Interviews, insight & analysis on digital media & marketing

How the supply chain became a consumer concern

By Rupert Cross, Chief digital officer, 5874 Commerce 

Gone are the days of simply walking into a shop and picking something up off the shelf, with no thought for where it came from or how it got there. In May of this year, 33% of sales happened online – an all-time high. And with this is coming better visibility of order fulfilment. Through digitisation of the supply chain, customers can see and control in real-time, when, where and how their orders reach them.

From order confirmations to delivery updates, shoppers expect to be kept informed and even entertained, while their order is on its way. Hermes messages you on the day, often across multiple platforms, to give a precise two-hour delivery slot. Food delivery apps have taken this to a whole new level of detail – telling you in real time when toppings are being added to your pizza and when the driver is on your road. 

Seamless end-to-end ecommerce experience 

The secret to the success of a visible fulfilment process is ensuring a seamless customer experience. Customers don’t care how a text notification is triggered. They just need to know when to listen out for the delivery driver. A good ecommerce offering will bring all of the elements together, from an attractively presented product range, to easy ordering, to accurate delivery timings. Understanding customer need is a vital first step. From this, ecommerce developers must build the backend to support.

Modern supply chains have got more complicated than ever, with the option of fulfilling orders either from a store or warehouse. This does however allow brands to supply more efficiently, in terms of both geographic proximity to the customer and clearing stock across sites.

One example is of how businesses are building websites to create new supply routes for branches which have built up high amounts of “deadstock” – unsold goods. With many stores having been shut for several months over lockdown, this can provide a viable new revenue stream and offer bargains for customers.

The importance of personalisation in communications 

Consumers are gravitating towards the personalisation of goods and services and in the future this will be integral to the ecommerce experience. Research from a Deloitte 2019 consumer review, showed that 36% of consumers expressed an interest in purchasing personalised products or services. 

According to McKinzey, personalisation will be the prime driver of marketing success within the next five years. Advances in technology will soon allow for marketers to create more empathetic and human interactions through non-human channels. From websites recognising a consumer’s buying habits, to Amazon’s patented features which will enable its Echo device to detect when someone is ill, brands are going to great lengths to replicate the human experience in a digital space.

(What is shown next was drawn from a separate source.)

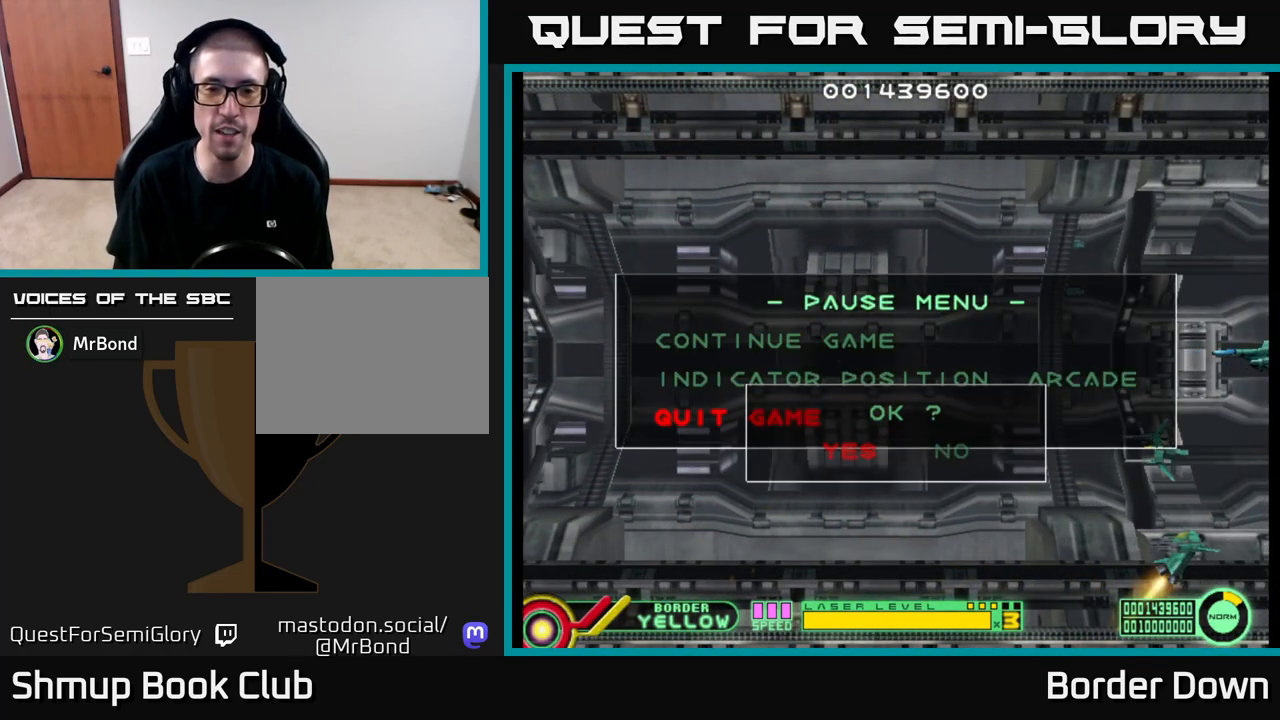
{"buttons": [], "left_stick": "center", "right_stick": "center", "events": []}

WhatsApp is a good example of personalised communication. Shoppers can now opt into being contacted by businesses, via the platform, for marketing purposes. Over the last decade, WhatsApp has grown to become one of the largest communication platforms with more than 1.5 billion monthly active users. This networking app enables businesses to provide communication convenience and a personalised experience by addressing customers on a first-name basis and offering quick replies to FAQs.

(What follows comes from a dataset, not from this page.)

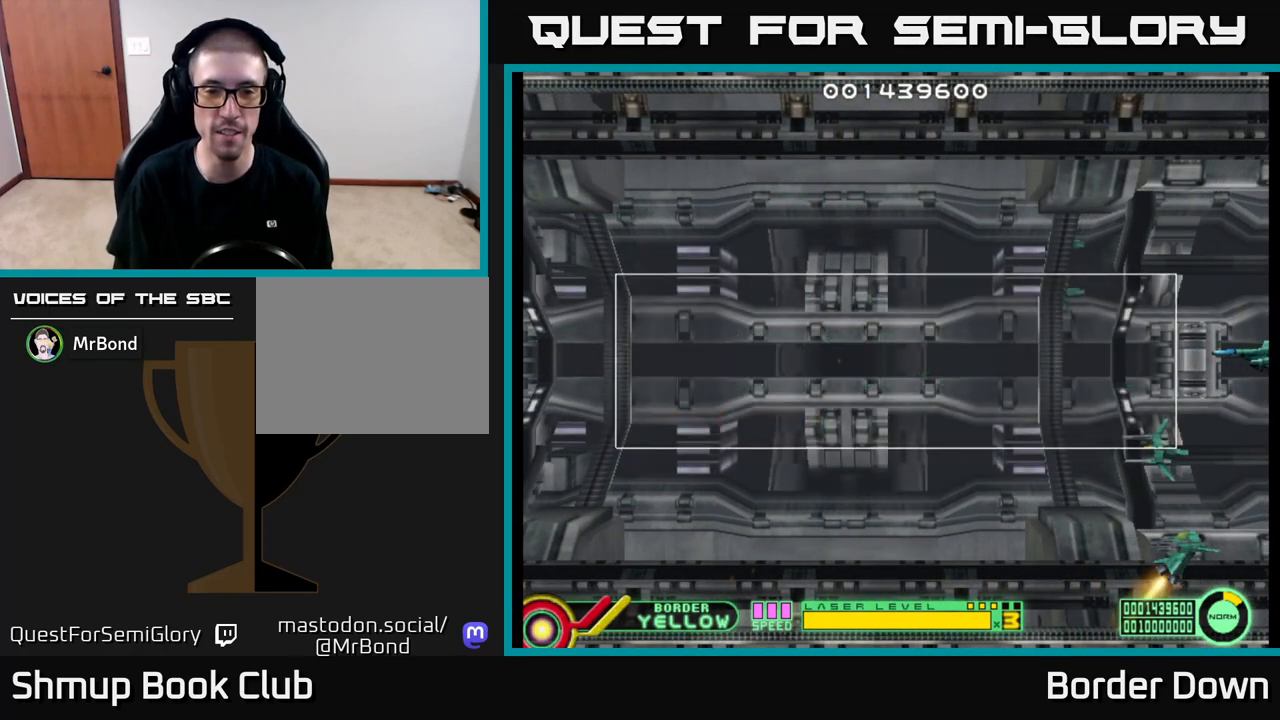
{"buttons": [], "left_stick": "center", "right_stick": "center", "events": []}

Steps to optimising the fulfilment process 

To reach the purpose-driven, Generation Z, brands need to make sure they are creating an all-encompassing and feel-good purchasing experience. Examples include driving brand loyalty, by creating exclusive offers or loyalty programs to committed customers. In 2019, 87% of shoppers surveyed by Google/Ipsos say “knowing they got a good deal” is important to them when deciding which brand or retailer to buy from.

Social media product placement and influencers are driving a trend in more spontaneous shopping habits. According to research from social commerce company, Curalate, 62 percent of shoppers surveyed said their main aim when shopping on social sites is to stumble on new items they didn’t know existed.

However lengthy check out processes, including needing to fill in addresses and card details from scratch, play a huge factor in a customer’s likelihood to complete the purchase. Offering a range of payment options, including “cardless” technologies like Apple Pay, PayPal and Google Wallet make a significant difference to cart abandonment and shopper satisfaction.

Embedding learnings

Without knowing it, increased digitisation has propelled the supply chain into the awareness of many shoppers. Advances in technology are allowing brands to provide greater transparency and they can turn this understanding of the inner workings of their systems, into a positive customer benefit.

Now is the time to consider how optimising the buying process, from end-to-end, can ensure both more efficient fulfilment and provide better customer service.